This fixed charge coverage ratio calculator can help you measure at which extent a company is able to cover its fixed financing expenses such as leases and interest. Below the form you can find the formula used.

EBIT value:*
\$
Fixed charge before tax:*
\$
Interest payment:
\$

## How does this fixed charge coverage ratio calculator work?

Fixed charge coverage ratio (FCC) is a solvency ratio which indicates whether the figure of the earnings before interest, taxes and lease payments is at a level considered sufficient to cover the fixed charges an entity should pay in due time (leasing and interest expenses).

The formula used by this fixed charge coverage ratio calculator is explained in the following line:

FCC = (EBIT + Fixed charge before tax) / (Fixed charge before tax + Interest payment)

Where:

EBIT = Earnings before interest and taxes

Fixed charges before taxes does note include the interest portion.

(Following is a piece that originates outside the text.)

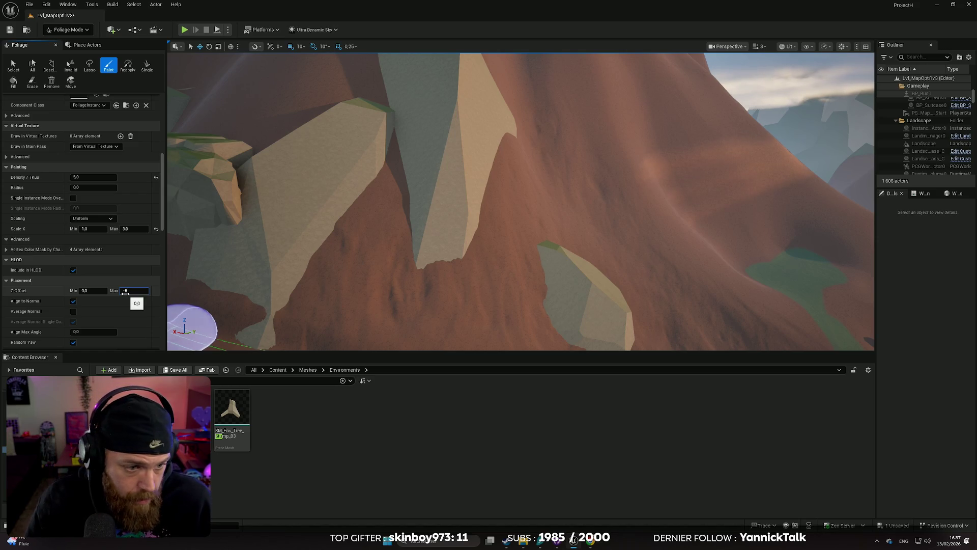
key(Return)
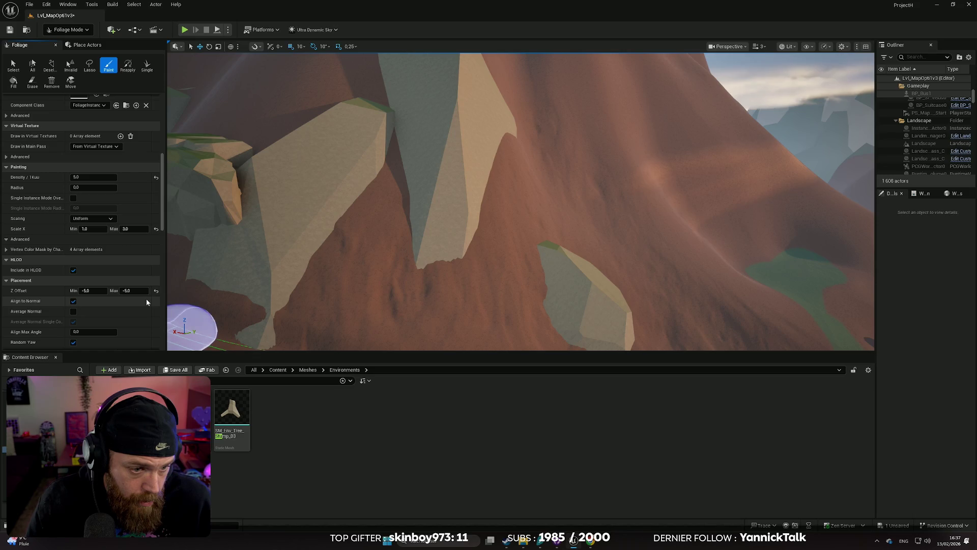
click(74, 301)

In the specialty literature the FCC formula can also be found as:

• FCC = (Earnings before interest and taxes + Lease expense) / (Interest expense + Lease expense)

• FCC = (EBIT + Lease Payments other than Interest Portion) / (Interest Payments + Lease Payments)

Even though thefixed charge coverage ratio (FCC) may be perceived similar to interest coverage ratio (IC) there is a difference between the two, since in addition to interest payments the first one considers the yearly obligations on account of lease payments too.

## The interpretation of the fixed charge coverage ratio level

This financial indicator is typically used by lenders and creditors in assessing the capacity of a prospective borrower to repay its fixed charges considering its EBIT figure. Thus the higher the ratio, the better as it is considered a positive signal for the solvency of the entity in question.

In case the ratio is low, it is perceived as a strong signal that in case of a negative evolution of the profits, the business will face problems in paying its fixed charges.

## Example of a fixed charge coverage ratio calculation

Let’s consider that a retailer has:

• Earnings before interest and taxes = \$100,000

• Fixed charge before tax = \$10,000

• Interest payment = \$5,000

This will result in a FCC of 7.33 (OR 733.33%).